Matthew "Matt" Nicholas Crampton (born 23 May 1986) is an English former track cyclist for . He was a member of British Cycling's Olympic Podium Programme, and represented Great Britain at a number of major events. Crampton specialised in track sprinting and competed in the individual sprint, team sprint, keirin and kilo events.

==Biography==
Born in Manchester, Crampton won the junior sprint and keirin events at the 2004 European Track Championships. Crampton competed at the Youth Commonwealth Games in Bendigo, Australia in 2004, winning a silver medal in the keirin.

He went on to take the silver medal as a member of England's Team Sprint squad at the 2006 Commonwealth Games. 2007 saw Crampton take the silver medal in the keirin and bronze in the team sprint at the European Track Championships, this time riding in the under 23 category.

He won a bronze medal in the individual sprint at the first round of the 2008–2009 UCI Track Cycling World Cup Classics at Manchester on 1 November 2008. He also won the Japanese Keirin Association Race the next day.

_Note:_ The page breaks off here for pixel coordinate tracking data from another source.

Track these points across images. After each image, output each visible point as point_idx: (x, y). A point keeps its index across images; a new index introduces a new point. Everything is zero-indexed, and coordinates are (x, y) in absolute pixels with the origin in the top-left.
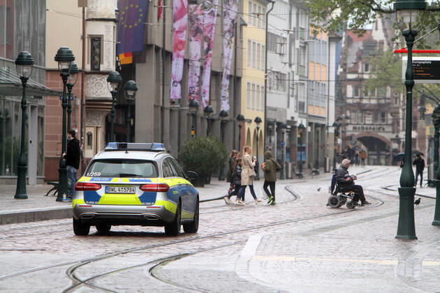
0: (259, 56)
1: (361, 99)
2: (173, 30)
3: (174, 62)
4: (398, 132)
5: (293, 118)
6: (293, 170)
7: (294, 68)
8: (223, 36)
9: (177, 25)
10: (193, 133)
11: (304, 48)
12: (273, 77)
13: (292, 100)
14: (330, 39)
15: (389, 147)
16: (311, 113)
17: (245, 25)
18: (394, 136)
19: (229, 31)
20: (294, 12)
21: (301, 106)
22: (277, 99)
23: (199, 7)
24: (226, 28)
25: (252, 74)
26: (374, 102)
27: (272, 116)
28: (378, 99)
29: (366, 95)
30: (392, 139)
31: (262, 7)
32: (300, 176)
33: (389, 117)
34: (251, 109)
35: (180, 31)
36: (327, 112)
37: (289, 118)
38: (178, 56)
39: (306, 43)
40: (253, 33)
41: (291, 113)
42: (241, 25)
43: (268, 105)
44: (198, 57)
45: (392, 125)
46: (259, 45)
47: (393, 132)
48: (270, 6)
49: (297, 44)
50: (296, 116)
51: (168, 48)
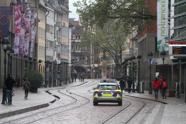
0: (43, 34)
2: (15, 24)
3: (15, 38)
4: (90, 64)
5: (56, 60)
6: (58, 83)
7: (56, 39)
8: (31, 26)
9: (16, 22)
10: (25, 69)
11: (60, 30)
12: (49, 43)
13: (55, 52)
14: (69, 26)
15: (86, 71)
16: (62, 58)
17: (40, 21)
18: (88, 66)
19: (33, 24)
20: (56, 15)
21: (58, 55)
22: (50, 52)
23: (24, 14)
24: (32, 23)
25: (41, 42)
27: (48, 59)
28: (82, 50)
31: (44, 13)
32: (60, 85)
33: (86, 58)
34: (41, 57)
35: (17, 25)
36: (69, 58)
37: (54, 60)
38: (17, 36)
39: (60, 28)
40: (41, 25)
41: (55, 58)
42: (38, 21)
43: (46, 55)
44: (24, 36)
45: (87, 61)
47: (88, 64)
48: (47, 13)
49: (57, 29)
50: (57, 59)
51: (13, 32)
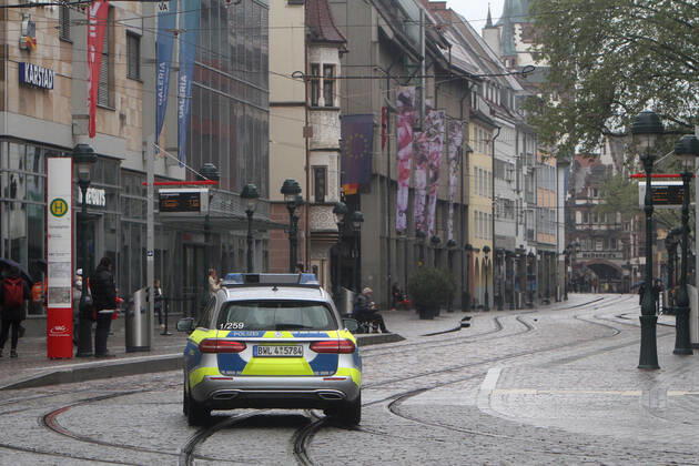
0: (485, 183)
1: (591, 225)
2: (398, 158)
3: (399, 192)
4: (629, 258)
5: (522, 246)
6: (523, 300)
7: (522, 195)
8: (449, 163)
9: (401, 154)
10: (420, 264)
11: (532, 174)
12: (501, 205)
13: (521, 228)
14: (558, 165)
15: (621, 274)
16: (540, 241)
17: (472, 152)
18: (625, 263)
19: (454, 159)
20: (521, 138)
21: (530, 235)
22: (505, 228)
23: (424, 135)
24: (452, 156)
25: (479, 202)
26: (603, 228)
27: (500, 245)
28: (608, 225)
29: (596, 221)
30: (624, 266)
31: (488, 133)
32: (530, 306)
33: (620, 242)
34: (479, 238)
35: (405, 160)
36: (558, 240)
37: (518, 247)
38: (404, 185)
39: (533, 169)
40: (479, 160)
41: (520, 241)
42: (468, 152)
43: (496, 233)
44: (424, 186)
45: (623, 251)
46: (485, 172)
47: (624, 259)
48: (496, 131)
49: (525, 170)
50: (525, 244)
51: (393, 177)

Matthew Crampton versus Craig MacLean in the individual sprint at the 2008 British National Track Championships.

On 15 November 2008 he competed in the Revolution 21 event in Manchester. He won both events he was entered in, the Sprint and the Keirin. Other riders present were Jason Kenny, Ross Edgar and Jamie Staff.

He won silver in the men's team sprint at the 2009 UCI Track Cycling World Championships with teammates Jamie Staff and Jason Kenny. He also won silver in the same event two years later with Chris Hoy and Jason Kenny, after the French squad were stripped of the world title and the British team were promoted from their original bronze medals.

At the 2011 UEC European Track Championships, Crampton won the gold medal in the keirin.

He won gold in keirin and placed second at team sprint in Aguascalientes at 2013–14 UCI Track Cycling World Cup.

In November 2016 Crampton announced his retirement from competition, indicating that he would continue to be involved in the sport as a coach. In 2018 he was appointed Head Coach of the WAIS Cycling Program.

==Family==
He is the older brother of Jessica Crampton.